§ About this task: Copy the listing below exactly, but skip the pictures.

§ Data under study:
____
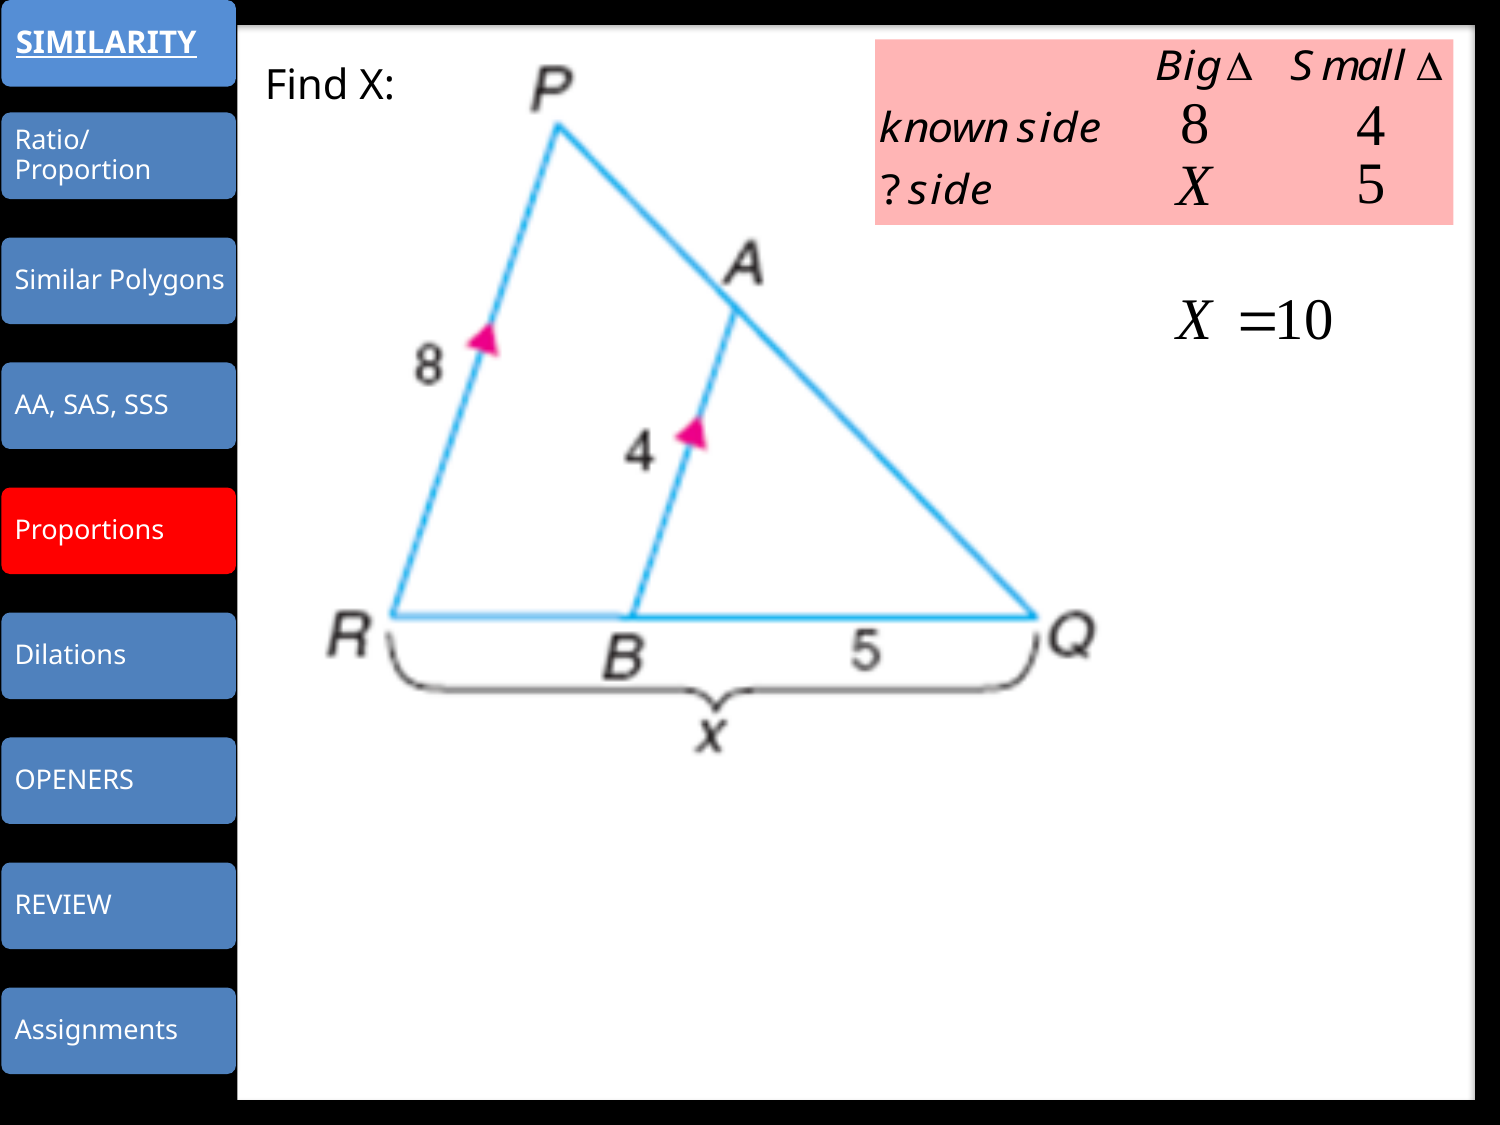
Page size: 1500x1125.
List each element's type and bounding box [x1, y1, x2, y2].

text_box [0, 0, 238, 1125]
text_box [874, 39, 1454, 226]
text_box [1347, 91, 1397, 156]
text_box [1174, 89, 1219, 159]
text_box [1349, 162, 1394, 219]
text_box [1162, 151, 1232, 216]
text_box [238, 0, 1500, 1125]
text_box [1162, 284, 1344, 355]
____
§ Written answer:
Page size: 1500x1125.
List each element's type and bounding box [x1, y1, x2, y2].

text_box [0, 0, 238, 1125]
text_box [874, 39, 1454, 226]
text_box [1347, 91, 1397, 156]
text_box [1174, 89, 1219, 159]
text_box [1349, 162, 1394, 219]
text_box [1162, 151, 1232, 216]
text_box [238, 0, 1500, 1125]
text_box [1162, 284, 1344, 355]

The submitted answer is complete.